According to the description, the application intends to state a billing charging method for multimedia broadcast which is featured by realtime billing without interactive channel configuration. To that end, the invention applied for patent adopts a technical solution included in the claim to transmit the billing pulses corresponding to the rate of specific service from billing center and multimedia broadcasting terminal to billing terminal, which counts the pulses when the users enjoys specific service, and therefore, real-time billing can be achieved without interactive channel configuration.

The examiner is right in that there is a prior art for the transmission of billing pulses among billing center, multimedia broadcasting terminal and billing terminal, but wrong in his or her failure to examine the technical solution as a whole. Therefore, the examiner fails to realize that all prior arts need interactive channel configuration to transmit billing pulses for realtime billing, whereas the broadcast service without interactive channel can not be real-timely charged because broadcast network can not monitor the consumption due to the lack of interaction between consumer’s action and such network, and therefore prepaid system was inevitably introduced. In conclusion, the examiner fails to realize that the technical solution as a whole can resolve the technical problem which can not be resolved by any prior art because of his or her separate examination of the application.

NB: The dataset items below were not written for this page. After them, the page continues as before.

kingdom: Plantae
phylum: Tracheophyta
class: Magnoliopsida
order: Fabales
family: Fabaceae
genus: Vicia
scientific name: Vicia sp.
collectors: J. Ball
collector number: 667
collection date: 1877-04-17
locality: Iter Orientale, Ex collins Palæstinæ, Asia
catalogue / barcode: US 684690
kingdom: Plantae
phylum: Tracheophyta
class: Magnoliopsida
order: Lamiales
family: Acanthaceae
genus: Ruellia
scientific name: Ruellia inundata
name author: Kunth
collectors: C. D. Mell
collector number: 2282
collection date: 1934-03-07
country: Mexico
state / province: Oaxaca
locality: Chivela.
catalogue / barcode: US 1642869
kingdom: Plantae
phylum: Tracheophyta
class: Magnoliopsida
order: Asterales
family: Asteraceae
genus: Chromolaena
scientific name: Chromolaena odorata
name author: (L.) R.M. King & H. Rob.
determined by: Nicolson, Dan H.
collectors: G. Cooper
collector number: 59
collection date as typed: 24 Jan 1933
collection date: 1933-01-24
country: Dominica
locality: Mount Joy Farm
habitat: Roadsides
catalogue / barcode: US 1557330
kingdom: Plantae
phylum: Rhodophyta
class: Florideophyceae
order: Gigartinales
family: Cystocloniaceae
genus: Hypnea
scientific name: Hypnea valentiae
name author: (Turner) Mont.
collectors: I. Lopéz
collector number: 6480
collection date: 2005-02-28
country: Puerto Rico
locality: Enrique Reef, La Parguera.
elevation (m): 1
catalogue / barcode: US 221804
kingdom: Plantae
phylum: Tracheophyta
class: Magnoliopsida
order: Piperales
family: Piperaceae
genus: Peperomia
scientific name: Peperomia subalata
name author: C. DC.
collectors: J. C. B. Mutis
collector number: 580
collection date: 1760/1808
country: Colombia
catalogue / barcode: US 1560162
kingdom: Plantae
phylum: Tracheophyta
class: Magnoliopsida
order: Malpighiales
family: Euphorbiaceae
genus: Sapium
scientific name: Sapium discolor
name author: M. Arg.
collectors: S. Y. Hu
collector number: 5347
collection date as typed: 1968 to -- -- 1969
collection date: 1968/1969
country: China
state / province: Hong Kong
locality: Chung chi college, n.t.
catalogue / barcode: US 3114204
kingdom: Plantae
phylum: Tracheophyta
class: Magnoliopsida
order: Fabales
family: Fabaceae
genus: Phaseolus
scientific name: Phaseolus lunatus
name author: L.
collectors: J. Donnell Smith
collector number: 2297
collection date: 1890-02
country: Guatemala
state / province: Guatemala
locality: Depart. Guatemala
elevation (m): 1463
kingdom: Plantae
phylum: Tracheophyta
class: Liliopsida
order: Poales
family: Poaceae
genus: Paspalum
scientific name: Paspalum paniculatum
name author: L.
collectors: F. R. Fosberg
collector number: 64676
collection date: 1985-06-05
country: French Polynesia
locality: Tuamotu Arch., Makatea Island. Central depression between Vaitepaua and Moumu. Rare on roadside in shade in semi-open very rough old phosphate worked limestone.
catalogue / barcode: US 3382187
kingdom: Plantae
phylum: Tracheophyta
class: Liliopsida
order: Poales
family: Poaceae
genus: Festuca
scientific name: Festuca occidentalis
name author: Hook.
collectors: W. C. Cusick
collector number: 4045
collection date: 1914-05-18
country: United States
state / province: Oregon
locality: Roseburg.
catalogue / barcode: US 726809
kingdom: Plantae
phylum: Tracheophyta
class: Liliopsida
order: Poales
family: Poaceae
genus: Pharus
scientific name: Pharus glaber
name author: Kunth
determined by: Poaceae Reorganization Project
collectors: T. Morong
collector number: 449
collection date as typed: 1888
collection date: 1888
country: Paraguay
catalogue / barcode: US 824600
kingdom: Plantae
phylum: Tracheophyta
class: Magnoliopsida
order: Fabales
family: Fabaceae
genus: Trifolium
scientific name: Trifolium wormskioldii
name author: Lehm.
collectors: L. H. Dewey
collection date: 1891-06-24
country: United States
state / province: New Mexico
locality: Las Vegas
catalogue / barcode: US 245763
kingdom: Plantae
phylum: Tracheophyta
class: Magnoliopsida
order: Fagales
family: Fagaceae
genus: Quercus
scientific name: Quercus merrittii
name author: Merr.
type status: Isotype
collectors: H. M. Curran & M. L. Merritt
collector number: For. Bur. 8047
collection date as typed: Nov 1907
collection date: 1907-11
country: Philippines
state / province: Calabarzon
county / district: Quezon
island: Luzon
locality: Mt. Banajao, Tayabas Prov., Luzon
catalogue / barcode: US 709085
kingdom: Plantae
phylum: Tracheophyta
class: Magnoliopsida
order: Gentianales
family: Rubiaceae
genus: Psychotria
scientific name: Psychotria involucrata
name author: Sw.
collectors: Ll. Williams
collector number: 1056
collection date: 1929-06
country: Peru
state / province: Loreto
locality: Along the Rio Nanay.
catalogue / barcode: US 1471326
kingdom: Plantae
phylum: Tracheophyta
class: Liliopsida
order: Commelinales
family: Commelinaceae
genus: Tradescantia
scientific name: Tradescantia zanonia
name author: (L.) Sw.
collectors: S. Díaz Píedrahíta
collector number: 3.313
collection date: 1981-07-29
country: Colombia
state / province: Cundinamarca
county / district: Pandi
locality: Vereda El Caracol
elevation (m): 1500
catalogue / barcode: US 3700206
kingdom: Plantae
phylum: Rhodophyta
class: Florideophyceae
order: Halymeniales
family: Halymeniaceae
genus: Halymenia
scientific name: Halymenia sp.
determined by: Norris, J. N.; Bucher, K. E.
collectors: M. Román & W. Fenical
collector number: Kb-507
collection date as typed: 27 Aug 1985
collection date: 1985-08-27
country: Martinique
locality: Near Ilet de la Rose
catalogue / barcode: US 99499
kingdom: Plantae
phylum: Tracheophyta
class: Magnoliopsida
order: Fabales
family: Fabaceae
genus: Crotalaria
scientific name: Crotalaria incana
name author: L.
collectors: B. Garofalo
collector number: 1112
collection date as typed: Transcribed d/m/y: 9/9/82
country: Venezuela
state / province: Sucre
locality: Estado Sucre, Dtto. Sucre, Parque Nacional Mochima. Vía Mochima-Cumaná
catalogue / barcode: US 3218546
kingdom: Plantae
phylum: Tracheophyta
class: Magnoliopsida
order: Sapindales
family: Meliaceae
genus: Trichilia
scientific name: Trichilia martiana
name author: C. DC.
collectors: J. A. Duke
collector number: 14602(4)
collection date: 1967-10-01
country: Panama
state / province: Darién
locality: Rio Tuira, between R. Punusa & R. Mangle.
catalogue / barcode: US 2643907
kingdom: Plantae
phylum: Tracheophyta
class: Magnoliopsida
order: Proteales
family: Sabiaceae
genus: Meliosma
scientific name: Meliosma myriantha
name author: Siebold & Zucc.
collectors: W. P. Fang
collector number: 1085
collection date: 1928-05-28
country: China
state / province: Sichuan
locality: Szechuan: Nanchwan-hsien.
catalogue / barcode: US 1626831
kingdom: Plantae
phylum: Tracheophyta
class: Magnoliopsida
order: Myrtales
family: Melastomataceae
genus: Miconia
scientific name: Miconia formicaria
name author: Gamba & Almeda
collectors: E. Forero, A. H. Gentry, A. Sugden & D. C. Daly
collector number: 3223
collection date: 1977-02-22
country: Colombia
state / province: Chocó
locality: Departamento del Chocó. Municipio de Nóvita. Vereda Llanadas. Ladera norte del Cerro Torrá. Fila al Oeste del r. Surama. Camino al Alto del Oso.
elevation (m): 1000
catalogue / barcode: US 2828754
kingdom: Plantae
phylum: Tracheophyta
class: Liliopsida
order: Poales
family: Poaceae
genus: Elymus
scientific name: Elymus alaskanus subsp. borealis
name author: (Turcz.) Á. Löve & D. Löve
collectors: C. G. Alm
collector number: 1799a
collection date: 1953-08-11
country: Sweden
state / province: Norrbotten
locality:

It can be seen from the above case that, when judging whether the technical solution in a claim is a business method or not, the examiner should: (a) discard the prejudice that “charging is related to business method” and, (b) not divide the claim into separate parts and determine, according to such division, whether the technical solution for the problem is a technical issue or not, adopts technical method or not, and results in technical effect or not. Where there is a solution in the claim to be examined for its being a business method or not, the examiner should not only take the claim as a whole, but also put the claim into the application and examine them as a whole, in order to make a conclusion whether such problem intended to be resolved is a technical issue or not.

IV. Summary

In retrospection to the origin of business method and making an analysis of the characteristics of telecommunications billing systems, the essay puts forward that, in such examination, the examiner should not divide the claim into several parts. Instead, he or she should put the claim into the application as a whole, and examine them as a whole too. The examiner should focus on the point whether the business method adopts technical means and results in corresponding technical effect.

The author hopes that this essay may help scientific and technical personnel, agencies and examiners related to billing technologies in communication to have a better understanding of the relation between billing and business method for a good application and examination as well.